Da Silva v. Gonzales
This text of 236 F. App'x 31 (Da Silva v. Gonzales) is published on Counsel Stack Legal Research, covering Court of Appeals for the Fifth Circuit primary law. Counsel Stack provides free access to over 12 million legal documents including statutes, case law, regulations, and constitutions.
Opinion
Cape Verde citizen Joao Vieira De Andrade Da Silva appeals from the decision of the Board of Immigration Appeals (BIA) dismissing his appeal from the removal order issued by the Immigration Judge (IJ). Da Silva contends that Immigration and Customs Enforcement (ICE) did not present adequate documentation of his crack cocaine conviction; that the stop-time rule of 8 U.S.C. § 1229b(d)(l) is inapplicable to him because his conviction did not result in a sentence of more than six months of imprisonment; that the BIA’s interpretation of 8 U.S.C. § 1182(a) is arbitrary and capricious; that the BIA’s statutory interpretation renders his removal an abuse of discretion; that his removal would constitute a fundamental miscarriage of justice; that he is entitled to cancellation of removal under the International Covenant for Civil and Political Rights (ICCPR) and other customary international law; that his case implicates the Fourth, Fifth, Sixth, and Eighth Amendments; and that he was deprived of an adequate understanding of his proceeding before the IJ because no interpreter was appointed for him.

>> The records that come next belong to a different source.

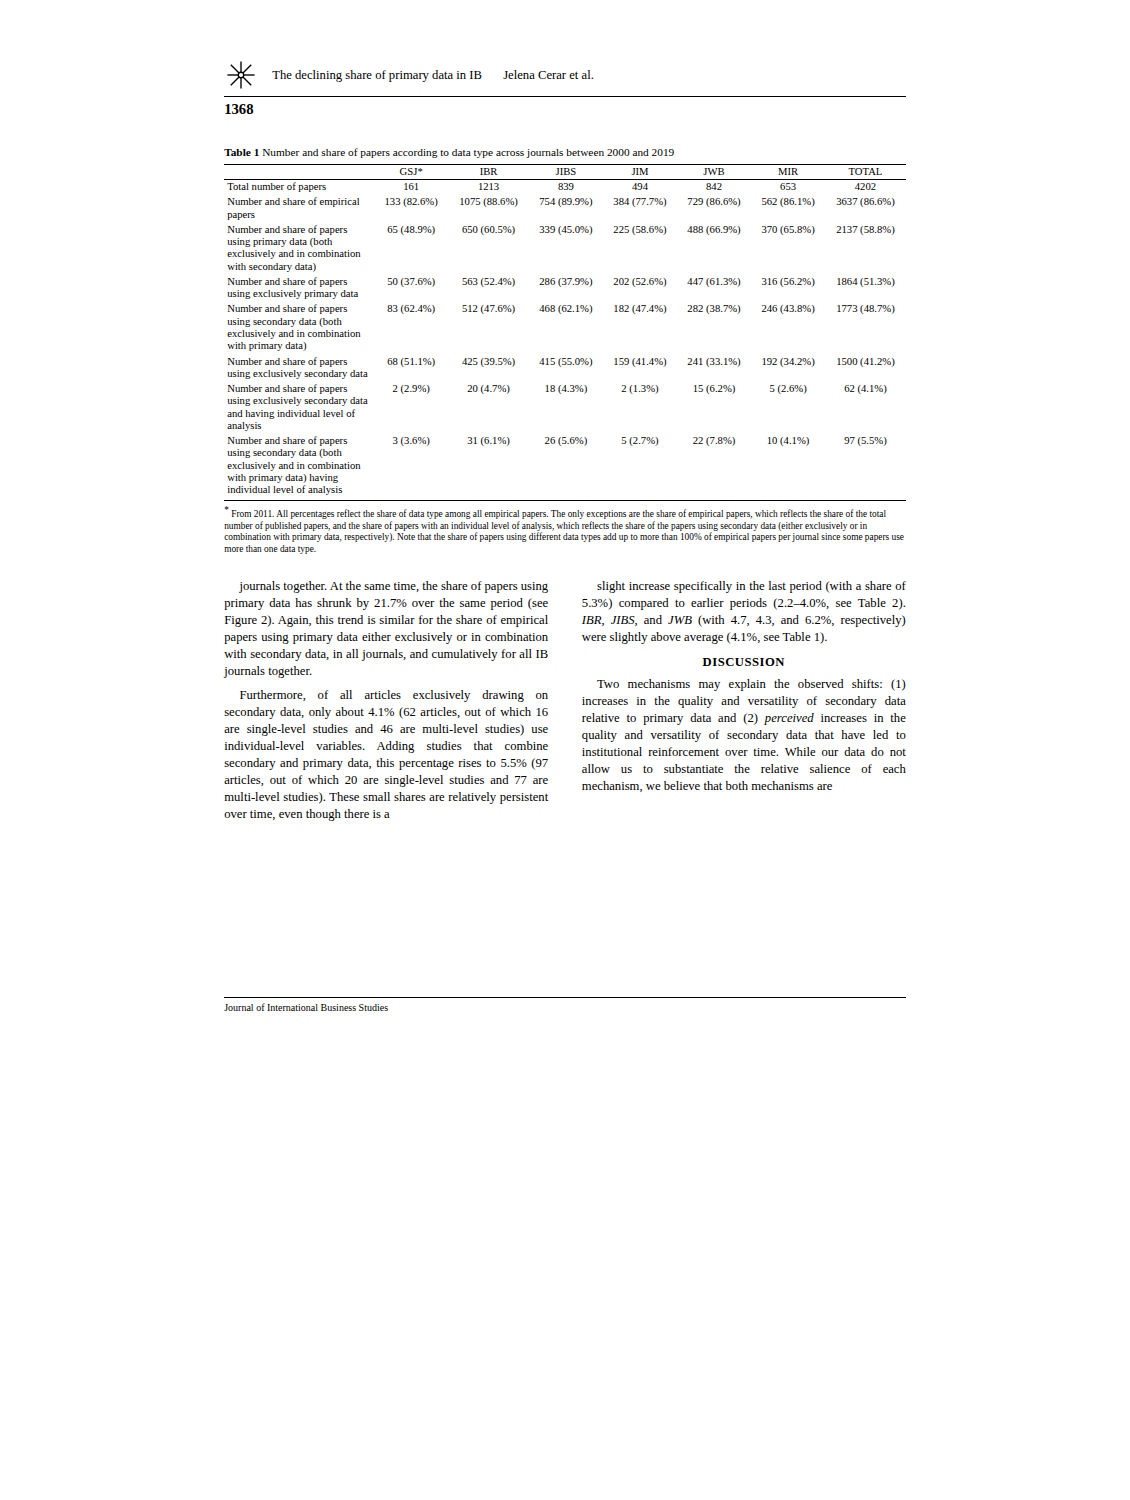The declining share of primary data in IB Jelena Cerar et al.
1368
Table 1 Number and share of papers according to data type across journals between 2000 and 2019
| | GSJ* | IBR | JIBS | JIM | JWB | MIR | TOTAL |
| --- | --- | --- | --- | --- | --- | --- | --- |
| Total number of papers | 161 | 1213 | 839 | 494 | 842 | 653 | 4202 |
| Number and share of empirical papers | 133 (82.6%) | 1075 (88.6%) | 754 (89.9%) | 384 (77.7%) | 729 (86.6%) | 562 (86.1%) | 3637 (86.6%) |
| Number and share of papers using primary data (both exclusively and in combination with secondary data) | 65 (48.9%) | 650 (60.5%) | 339 (45.0%) | 225 (58.6%) | 488 (66.9%) | 370 (65.8%) | 2137 (58.8%) |
| Number and share of papers using exclusively primary data | 50 (37.6%) | 563 (52.4%) | 286 (37.9%) | 202 (52.6%) | 447 (61.3%) | 316 (56.2%) | 1864 (51.3%) |
| Number and share of papers using secondary data (both exclusively and in combination with primary data) | 83 (62.4%) | 512 (47.6%) | 468 (62.1%) | 182 (47.4%) | 282 (38.7%) | 246 (43.8%) | 1773 (48.7%) |
| Number and share of papers using exclusively secondary data | 68 (51.1%) | 425 (39.5%) | 415 (55.0%) | 159 (41.4%) | 241 (33.1%) | 192 (34.2%) | 1500 (41.2%) |
| Number and share of papers using exclusively secondary data and having individual level of analysis | 2 (2.9%) | 20 (4.7%) | 18 (4.3%) | 2 (1.3%) | 15 (6.2%) | 5 (2.6%) | 62 (4.1%) |
| Number and share of papers using secondary data (both exclusively and in combination with primary data) having individual level of analysis | 3 (3.6%) | 31 (6.1%) | 26 (5.6%) | 5 (2.7%) | 22 (7.8%) | 10 (4.1%) | 97 (5.5%) |
* From 2011. All percentages reflect the share of data type among all empirical papers. The only exceptions are the share of empirical papers, which reflects the share of the total number of published papers, and the share of papers with an individual level of analysis, which reflects the share of the papers using secondary data (either exclusively or in combination with primary data, respectively). Note that the share of papers using different data types add up to more than 100% of empirical papers per journal since some papers use more than one data type.
journals together. At the same time, the share of papers using primary data has shrunk by 21.7% over the same period (see Figure 2). Again, this trend is similar for the share of empirical papers using primary data either exclusively or in combination with secondary data, in all journals, and cumulatively for all IB journals together.
Furthermore, of all articles exclusively drawing on secondary data, only about 4.1% (62 articles, out of which 16 are single-level studies and 46 are multi-level studies) use individual-level variables. Adding studies that combine secondary and primary data, this percentage rises to 5.5% (97 articles, out of which 20 are single-level studies and 77 are multi-level studies). These small shares are relatively persistent over time, even though there is a
slight increase specifically in the last period (with a share of 5.3%) compared to earlier periods (2.2–4.0%, see Table 2). IBR, JIBS, and JWB (with 4.7, 4.3, and 6.2%, respectively) were slightly above average (4.1%, see Table 1).
DISCUSSION
Two mechanisms may explain the observed shifts: (1) increases in the quality and versatility of secondary data relative to primary data and (2) perceived increases in the quality and versatility of secondary data that have led to institutional reinforcement over time. While our data do not allow us to substantiate the relative salience of each mechanism, we believe that both mechanisms are
Journal of International Business Studies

Counsel conceded that Da Silva had been convicted of a crack cocaine offense. That concession is binding on Da Silva. See Matter of Velasquez, 19 I. & N. Dec. 377, 382 (BIA 1986). Moreover, the record contains adequate evidence of Da Silva’s conviction.
The statutory provision on which Da Silva relies for his contention that the stop-time rule does not apply to him is applicable only to crimes of moral turpitude; it is inapplicable to controlled substance offenses. See § 1182(a)(2)(A)(ii). *33 Because Da Silva’s February 24, 2003, offense occurred less than seven years after his June 13, 1997, admission to the United States, he is ineligible for cancellation of removal. See § 1229b(a), (d)(1). The BIA’s application of the relevant statutes to Da Silva’s case was straightforward and consistent with the expressed intent of Congress. See Chevron U.S.A., Inc. v. Natural Res. Def. Council, 467 U.S. 837, 842-43, 104 S.Ct. 2778, 81 L.Ed.2d 694 (1984), and therefore was not arbitrary and capricious. Moreover, the gross miscarriage of justice standard is inapplicable to petitions seeking direct review of removal orders. See generally, Ramirez-Molina v. Ziglar, 436 F.3d 508, 514 (5th Cir .2006).
It is unclear whether the BIA had jurisdiction to review Da Silva’s ICCPR argument. In any event, we cannot grant him relief on the basis of the ICCPR. See Martinez-Lopez v. Gonzales, 454 F.3d 500, 502-03 (5th Cir.2006).
Da Silva has failed to brief any arguments arising under the Fourth, Fifth, Sixth, or Eighth Amendments. See Brinkmann v. Dallas County Deputy Sheriff Abner, 813 F.2d 744, 748 (5th Cir.1987). He failed to exhaust his claim that he was deprived of an adequate understanding of his proceeding before the IJ because no interpreter was appointed. See Goonsuwan v. Ashcroft, 252 F.3d 383, 390-91 (5th Cir .2001).
PETITION DENIED.
Pursuant to 5th Cir. R. 47.5, the court has determined that this opinion should not be published and is not precedent except under the limited circumstances set forth in 5th Cir. R. 47.5.4.